Instructions for the task
Report each line of the data below in which "tertiary" appears.

(Dataset records)

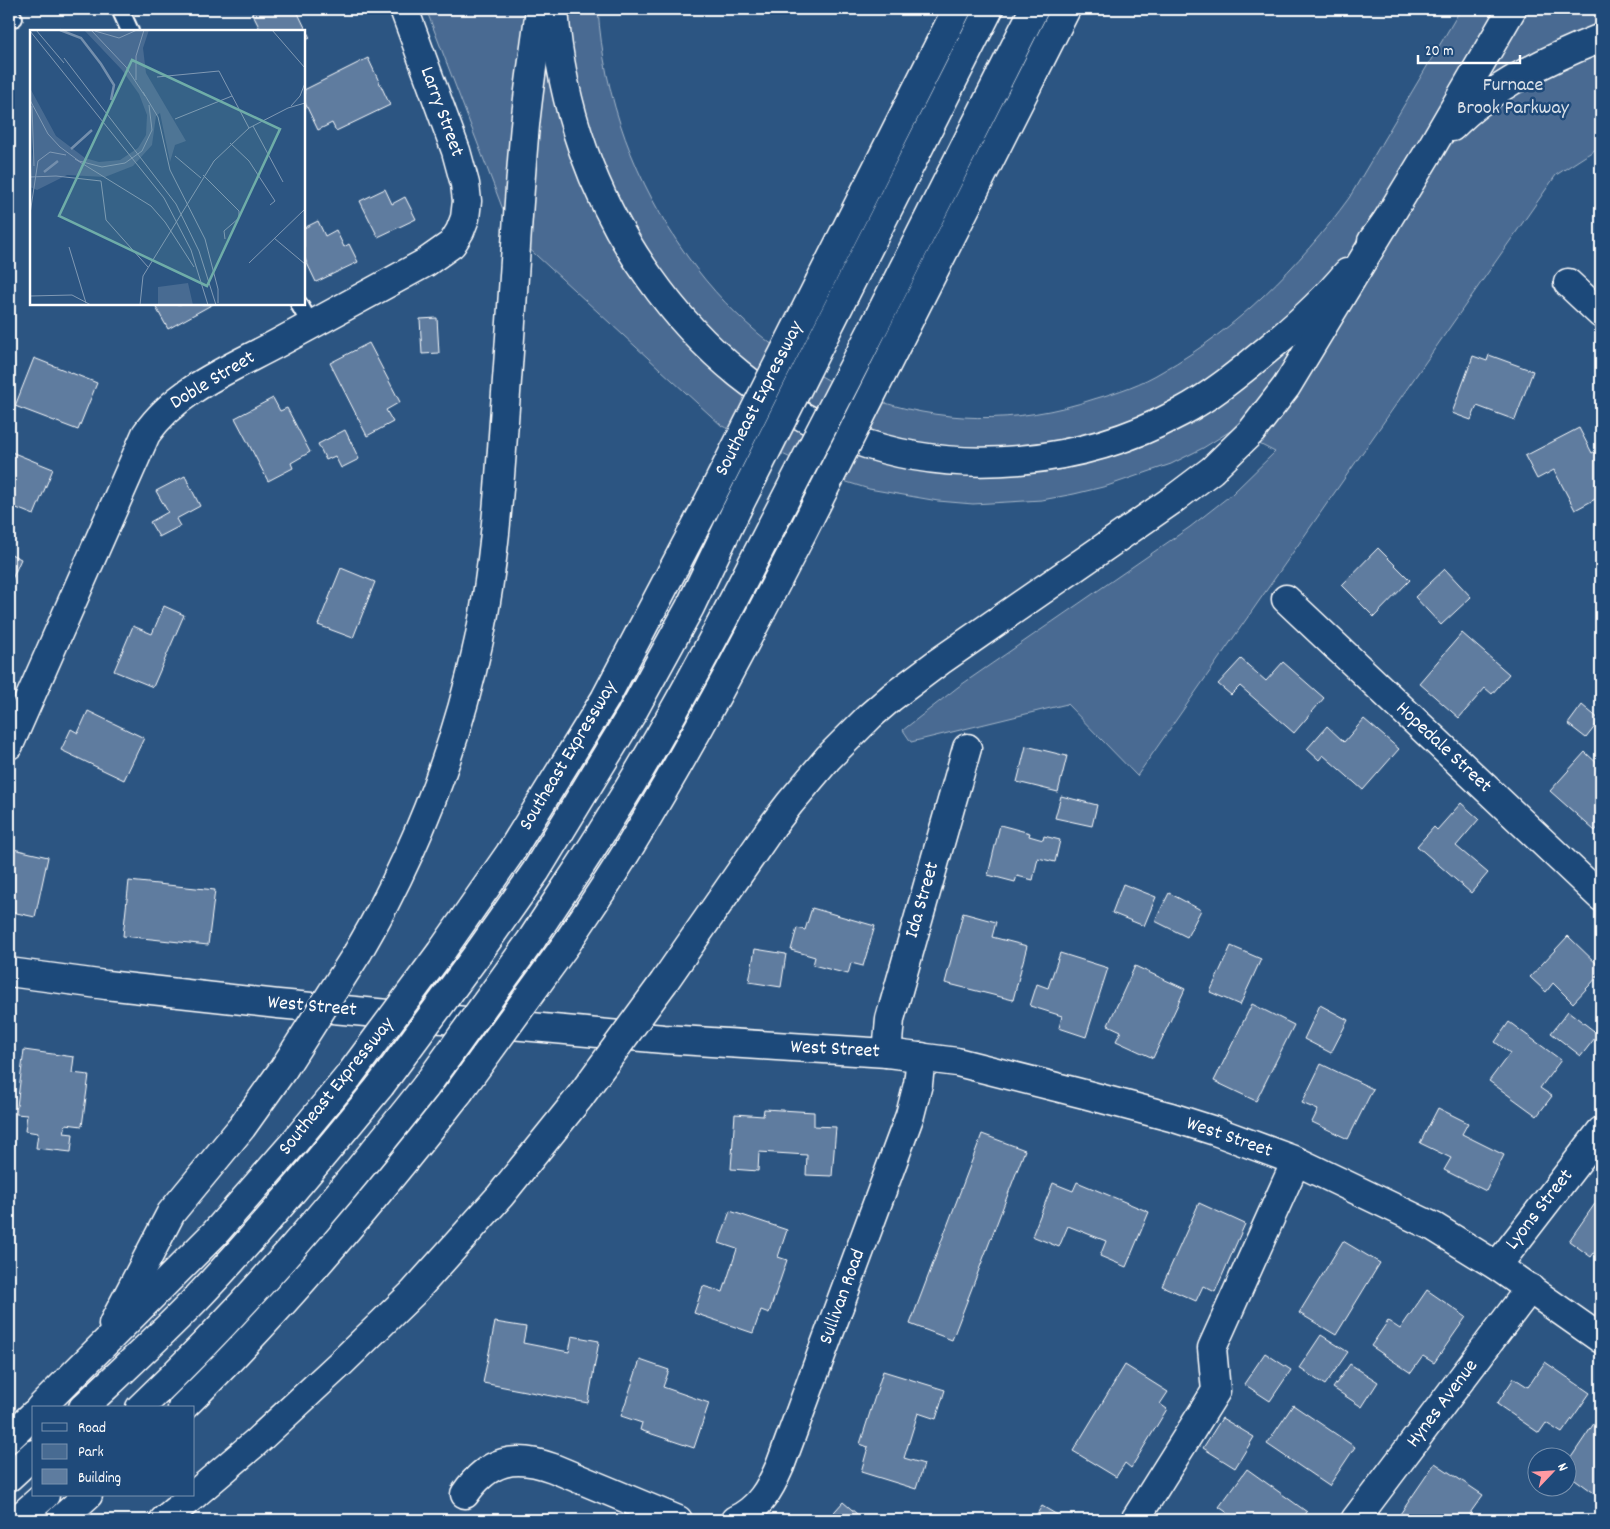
<svg xmlns="http://www.w3.org/2000/svg" width="1610" height="1529" font-family="Dekko,sans-serif">
<style>
.green{fill:#486b92;stroke:#a4b5c8}
.building{fill:#5e7c9f;stroke:#fff}
.lines{fill:none;stroke-linecap:round;stroke-linejoin:round}
.service-casing{stroke:#fff;stroke-width:20}
.minor-casing{stroke:#fff;stroke-width:31}
.tertiary-casing{stroke:#fff;stroke-width:31}
.secondary-casing{stroke:#fff;stroke-width:31}
.motorway-casing{stroke:#fff;stroke-width:31}
.service{stroke:#1f4a7a;stroke-width:16}
.minor{stroke:#1f4a7a;stroke-width:28}
.tertiary{stroke:#1f4a7a;stroke-width:28}
.secondary{stroke:#1f4a7a;stroke-width:28}
.motorway{stroke:#1f4a7a;stroke-width:28}
.motorway-bridge-casing{stroke:#fff;stroke-width:31;stroke-linecap:butt}
.motorway-bridge{stroke:#1f4a7a;stroke-width:28}
.labels{text-anchor:middle;dominant-baseline:central;stroke-width:5;stroke-linejoin:round;paint-order:stroke}
.park-label{font-size:20px;fill:#dae1e9;stroke:#1f4a7a}
.street-label{font-size:20px;fill:#fff;stroke:#1f4a7a}
.inset-river{fill:none;stroke:#748fad;stroke-width:2.5}
.inset-road{fill:none;stroke:#8099b4;stroke-width:1}
.view{fill:#6fada8;fill-opacity:0.15;stroke:#6fada8;stroke-width:2.5}
.inset-edge{fill:none;stroke:#fff;stroke-width:2.5}
</style>
<rect width="100%" height="100%" fill="#2c5582"/>
<filter id="ink" filterUnits="userSpaceOnUse"><feTurbulence type="fractalNoise" baseFrequency=".02" numOctaves="2"/><feDisplacementMap in="SourceGraphic" scale="10" xChannelSelector="R" yChannelSelector="G"/><feConvolveMatrix kernelMatrix="1 2 1 2 8 2 1 2 1" color-interpolation-filters="sRGB"/></filter>
<g filter="url(#ink)">
<path class="green" d="M426,9H598C604,99 635,182 687,256C781,388 937,452 1094,399C1118,392 1142,384 1163,371C1236,330 1300,265 1349,198L1461,9H1601V146L1556,175L1137,776L1067,704L911,742L903,730L958,687L1190,527L1232,494L1275,452L1232,430L1203,448L1171,464L1107,486L1074,494L1042,500L973,504L938,501L869,489L834,478L722,426L512,233Z"/>
<g class="building">
<polygon points="260,9 296,9 310,38 304,41 304,31 261,31 252,13"/>
<polygon points="368,58 390,105 336,131 332,123 318,130 304,101 304,90"/>
<polygon points="385,189 392,204 405,197 416,219 378,237 360,201"/>
<polygon points="318,221 325,236 336,230 344,247 349,244 358,262 316,282 304,257 304,228"/>
<polygon points="154,304 213,304 168,329"/>
<polygon points="437,318 439,353 422,354 420,319"/>
<polygon points="369,343 400,402 386,410 393,422 367,436 330,363"/>
<polygon points="1489,355 1533,371 1515,420 1477,406 1471,420 1452,413 1473,356 1487,361"/>
<polygon points="34,358 97,383 78,430 15,406"/>
<polygon points="273,398 280,411 287,408 310,452 291,463 293,468 268,481 235,418"/>
<polygon points="1579,428 1592,453 1596,451 1601,460 1601,496 1575,510 1554,470 1537,479 1525,456"/>
<polygon points="345,430 359,459 341,468 335,456 326,460 318,444"/>
<polygon points="9,451 53,469 34,515 9,505"/>
<polygon points="185,476 200,506 176,519 180,526 159,537 150,522 168,512 156,491"/>
<polygon points="1378,548 1410,580 1374,617 1342,585"/>
<polygon points="9,553 21,559 9,586"/>
<polygon points="341,568 375,582 353,638 318,625"/>
<polygon points="1445,569 1471,597 1441,625 1415,597"/>
<polygon points="164,606 184,615 153,687 114,671 133,626 152,634"/>
<polygon points="1462,633 1509,674 1492,694 1485,688 1459,718 1419,683"/>
<polygon points="1241,659 1266,681 1283,662 1324,698 1294,733 1240,686 1231,695 1218,684"/>
<polygon points="1582,705 1600,720 1586,738 1568,724"/>
<polygon points="88,711 144,738 124,780 61,750 71,729 78,733"/>
<polygon points="1364,719 1399,749 1363,790 1323,755 1319,760 1307,749 1327,726 1344,742"/>
<polygon points="1026,746 1067,756 1058,792 1017,782"/>
<polygon points="1585,752 1601,767 1601,824 1595,831 1550,791"/>
<polygon points="1061,796 1097,805 1092,826 1055,818"/>
<polygon points="1461,803 1479,819 1456,846 1488,873 1471,893 1417,846 1434,827 1437,830"/>
<polygon points="1000,825 1030,833 1029,836 1043,840 1044,836 1060,840 1055,862 1038,858 1033,880 1017,876 1015,882 988,875"/>
<polygon points="9,848 48,857 35,917 12,912 10,919 9,918"/>
<polygon points="129,881 215,890 208,945 123,936"/>
<polygon points="1123,884 1156,897 1144,926 1112,913"/>
<polygon points="1169,893 1201,910 1187,937 1155,921"/>
<polygon points="812,908 875,926 863,966 851,963 848,974 813,965 815,957 791,950 797,928 805,930"/>
<polygon points="963,913 996,922 992,937 1027,946 1013,1000 945,983"/>
<polygon points="1568,936 1601,968 1601,973 1573,1003 1553,983 1546,992 1530,977"/>
<polygon points="1231,946 1261,959 1240,1005 1210,992"/>
<polygon points="755,949 786,954 781,987 749,982"/>
<polygon points="1060,953 1108,968 1086,1037 1059,1028 1062,1016 1030,1006 1037,984 1048,988"/>
<polygon points="1135,966 1185,989 1153,1058 1116,1041 1121,1031 1108,1025"/>
<polygon points="1252,1004 1294,1025 1256,1101 1214,1081"/>
<polygon points="1320,1005 1348,1020 1331,1053 1304,1039"/>
<polygon points="1568,1011 1598,1034 1581,1056 1551,1033"/>
<polygon points="1509,1022 1561,1060 1540,1088 1552,1096 1537,1116 1489,1081 1510,1053 1495,1042"/>
<polygon points="24,1050 74,1057 72,1073 89,1075 82,1126 66,1124 64,1133 73,1134 71,1152 36,1148 38,1133 25,1131 27,1115 16,1114"/>
<polygon points="1321,1064 1373,1089 1348,1139 1312,1122 1318,1110 1302,1103"/>
<polygon points="1438,1108 1468,1123 1462,1134 1504,1155 1486,1191 1444,1170 1451,1158 1420,1143"/>
<polygon points="764,1109 814,1112 814,1126 836,1127 832,1176 806,1175 807,1155 759,1152 758,1171 731,1169 735,1114 763,1116"/>
<polygon points="982,1134 1025,1150 952,1340 910,1324"/>
<polygon points="1077,1182 1149,1212 1126,1267 1100,1256 1106,1241 1068,1226 1059,1247 1032,1236 1053,1183 1073,1191"/>
<polygon points="1601,1195 1601,1254 1596,1250 1591,1257 1569,1241"/>
<polygon points="1199,1203 1245,1224 1215,1292 1203,1286 1196,1301 1162,1286"/>
<polygon points="730,1211 787,1230 778,1257 787,1260 769,1313 761,1310 753,1333 694,1313 703,1286 723,1292 737,1249 719,1243"/>
<polygon points="1343,1241 1380,1263 1336,1335 1299,1313"/>
<polygon points="1427,1290 1466,1317 1434,1363 1423,1356 1411,1373 1371,1346 1388,1321 1400,1329"/>
<polygon points="495,1322 526,1327 523,1343 569,1352 572,1336 599,1341 588,1403 483,1383"/>
<polygon points="1321,1335 1348,1352 1325,1385 1299,1368"/>
<polygon points="1265,1353 1291,1370 1270,1401 1244,1384"/>
<polygon points="640,1360 669,1370 663,1387 709,1403 694,1448 640,1430 642,1423 621,1416"/>
<polygon points="1545,1362 1590,1393 1562,1433 1546,1423 1539,1433 1497,1404 1514,1378 1528,1387"/>
<polygon points="1350,1364 1378,1382 1362,1407 1333,1388"/>
<polygon points="1125,1365 1168,1392 1160,1404 1167,1409 1131,1468 1125,1463 1116,1477 1073,1451"/>
<polygon points="883,1371 945,1390 936,1419 918,1413 904,1458 924,1464 916,1489 861,1472 868,1447 860,1444"/>
<polygon points="1293,1405 1355,1447 1329,1486 1267,1444"/>
<polygon points="1601,1413 1601,1498 1568,1474 1568,1462"/>
<polygon points="1222,1418 1254,1437 1235,1468 1203,1448"/>
<polygon points="1435,1463 1483,1495 1465,1520 1396,1520"/>
<polygon points="1247,1469 1307,1512 1301,1520 1238,1520 1219,1507"/>
<polygon points="843,1502 864,1520 827,1520"/>
<polygon points="1042,1506 1066,1520 1033,1520"/>
<polygon points="1562,1512 1571,1520 1555,1520"/>
</g>
<g class="lines">
<g class="service-casing">
<g id="service">
<polyline points="120,9 130,31"/>
<polyline points="9,19 14,18"/>
<polyline points="299,304 311,325"/>
</g>
</g>
<g class="minor-casing">
<g id="minor">
<polyline points="1568,283 1601,314"/>
<polyline points="1286,599 1601,897"/>
<path d="M9,745L146,434C177,389 232,368 278,343C327,316 376,290 425,263L452,244L460,231L465,218L467,201L465,184L456,151L404,9"/>
<polyline points="887,1053 890,1019 895,1001 967,748"/>
<polyline points="1497,1266 1601,1131"/>
<path d="M465,1494C488,1460 515,1454 553,1468L678,1520"/>
<path d="M735,1520C759,1509 770,1489 780,1466L910,1115L918,1084L921,1057"/>
<polyline points="1135,1520 1216,1391 1212,1348 1296,1161"/>
<polyline points="1355,1520 1530,1288"/>
</g>
</g>
<g class="tertiary-casing">
<polyline id="tertiary" points="9,972 106,985 278,1004 664,1039 887,1053 957,1062 1084,1094 1171,1117 1215,1131 1296,1161 1434,1227 1497,1266 1601,1339"/>
</g>
<g class="secondary-casing">
<g id="secondary">
<path d="M554,9C561,106 593,199 650,278C700,349 770,409 852,439C957,478 1083,465 1181,412C1213,395 1240,372 1267,350C1296,326 1324,301 1347,273"/>
<path d="M1452,127C1492,86 1548,59 1601,38"/>
<polyline points="1372,241 1386,222 1431,148 1512,9"/>
</g>
</g>
<g class="motorway-casing">
<g id="motorway">
<polyline points="820,281 957,9"/>
<polyline points="845,294 989,9"/>
<polyline points="881,313 1034,9"/>
<polyline points="906,326 1066,9"/>
<path d="M532,939C557,900 584,862 608,822C668,727 720,627 771,527"/>
<path d="M567,943C590,908 614,874 635,838C694,741 746,642 798,541"/>
<path d="M358,952C414,856 456,749 479,640C496,558 500,475 506,393C513,303 517,214 525,125C529,86 535,47 540,9"/>
<polyline points="441,952 510,853 605,699 711,497"/>
<polyline points="479,952 536,871 631,715 690,607 736,511"/>
<polyline points="664,982 770,829 790,803 828,758 870,716 892,697 940,661 1171,501 1212,470 1252,431 1286,387 1386,222"/>
<polyline points="113,1324 171,1213 242,1127 284,1068"/>
<polyline points="40,1408 215,1233 292,1145 349,1076"/>
<path d="M83,1408C121,1372 160,1336 196,1299C261,1231 321,1158 380,1086"/>
<path d="M140,1408C244,1309 337,1199 426,1086"/>
<path d="M182,1408C282,1310 373,1202 459,1092"/>
<polyline points="9,1438 34,1414"/>
<polyline points="9,1477 34,1454"/>
<polyline points="194,1495 255,1443 342,1362 413,1293 500,1196 579,1098"/>
<polyline points="17,1520 45,1495"/>
<polyline points="60,1520 88,1495"/>
<polyline points="164,1520 194,1495"/>
</g>
</g>
<use href="#service" class="service"/>
<use href="#minor" class="minor"/>
<use href="#tertiary" class="tertiary"/>
<use href="#secondary" class="secondary"/>
<use href="#motorway" class="motorway"/>
<g class="motorway-bridge-casing">
<g id="motorway-bridge">
<polyline points="711,497 820,281"/>
<polyline points="736,511 845,294"/>
<polyline points="771,527 881,313"/>
<polyline points="798,541 906,326"/>
<polyline points="284,1068 358,952"/>
<polyline points="349,1076 441,952"/>
<polyline points="380,1086 479,952"/>
<polyline points="426,1086 532,939"/>
<polyline points="459,1092 567,943"/>
<polyline points="579,1098 664,982"/>
</g>
</g>
<use href="#motorway-bridge" class="motorway-bridge"/>
</g>
</g>
<g class="labels">
<g class="park-label">
<text x="1513" y="86">Furnace<tspan x="1513" dy="23">Brook Parkway</tspan></text>
</g>
<g class="street-label">
<text transform="translate(441 112) rotate(70)">Larry Street</text>
<text transform="translate(213 381) rotate(-31)">Doble Street</text>
<text transform="translate(760 399) rotate(-63)">Southeast Expressway</text>
<text transform="translate(1443 748) rotate(43)">Hopedale Street</text>
<text transform="translate(569 756) rotate(-59)">Southeast Expressway</text>
<text transform="translate(923 900) rotate(-74)">Ida Street</text>
<text transform="translate(312 1007) rotate(5)">West Street</text>
<text transform="translate(835 1050) rotate(3)">West Street</text>
<text transform="translate(337 1087) rotate(-51)">Southeast Expressway</text>
<text transform="translate(1229 1138) rotate(19)">West Street</text>
<text transform="translate(1540 1210) rotate(-52)">Lyons Street</text>
<text transform="translate(843 1297) rotate(-70)">Sullivan Road</text>
<text transform="translate(1443 1404) rotate(-53)">Hynes Avenue</text>
</g>
</g>
<g transform="translate(30 30)">
<rect width="275" height="275" fill="#2c5582"/>
<path d="M54,0H119L113,18L116,43L156,111L145,115L140,132L130,83L126,86L122,115L103,136L75,147L37,145L7,160L0,157L3,122L0,58L26,106L55,128L69,132L90,130L108,118L116,105L117,85L109,64L92,40ZM158,253L163,275H128V257Z" fill="#486b92"/>
<path class="inset-river" d="M30,0L51,8L71,34L84,55L81,70M41,119L62,100M14,142L28,131"/>
<path class="inset-road" d="M6,0L34,33M61,0L96,37L115,66M242,0L275,38M0,1L134,168L161,220L178,275M65,1L89,8L107,0M34,28L146,174L169,221L186,275M127,47L189,41L219,98M106,50V26L114,0M113,62L128,87L140,140L175,209L188,259V273M0,70L18,104L30,117L49,131L72,137L95,133L112,121L122,100L119,75M2,76L4,136M261,76L270,66L275,53M145,89L202,66M223,96L253,152M200,113L219,131L245,171L240,175M145,126L171,148M45,129L121,176L135,192L164,237M173,145L209,181V188L194,201L195,209M0,147L26,146L71,151L76,190L118,237M0,184L8,131L20,122L36,125M244,208L275,234M39,217L56,273M219,233L275,179M0,266L42,265L61,275M110,275L113,246L184,131L219,98L258,78L275,73"/>
<path class="view" d="M102,30L250,99L177,256L29,186Z"/>
<rect width="275" height="275" class="inset-edge"/>
</g>
<rect width="1610" height="1529" fill="none" stroke="#1f4a7a" stroke-width="30"/>
<rect x="15" y="15" width="1580" height="1499" fill="none" stroke="#fff" stroke-width="2" filter="url(#ink)"/>
<rect x="32" y="1406" width="162" height="90" fill="#1f4a7a" stroke="#7992af"/>
<rect x="42" y="1423" width="25" height="8" fill="#1f4a7a" stroke="#7992af"/>
<text x="78" y="1432" font-size="15" fill="#ffffff">Road</text>
<rect x="42" y="1444" width="25" height="15" fill="#486b92" stroke="#7992af"/>
<text x="78" y="1456" font-size="15" fill="#ffffff">Park</text>
<rect x="42" y="1469" width="25" height="15" fill="#5e7c9f" stroke="#7992af"/>
<text x="78" y="1482" font-size="15" fill="#ffffff">Building</text>
<g transform="translate(1552 1472) rotate(65)"><circle r="24" fill="#1f4a7a" stroke="#7992af"/>
<path d="M0-4L9 19L0 12L-9 19Z" fill="#ff9aa2"/>
<text y="-8" font-size="14" font-weight="bold" text-anchor="middle" fill="#ffffff">N</text>
</g>
<path d="M1418 55v8h102v-8" fill="none" stroke="#ffffff" stroke-width="2.5"/>
<text x="1425" y="55" font-size="15" fill="#ffffff" stroke="#1f4a7a" stroke-width="4" paint-order="stroke">20 m</text>
</svg>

Worked solution
.tertiary-casing{stroke:#fff;stroke-width:31}
.tertiary{stroke:#1f4a7a;stroke-width:28}
<g class="tertiary-casing">
<polyline id="tertiary" points="9,972 106,985 278,1004 664,1039 887,1053 957,1062 1084,1094 1171,1117 1215,1131 1296,1161 1434,1227 1497,1266 1601,1339"/>
<use href="#tertiary" class="tertiary"/>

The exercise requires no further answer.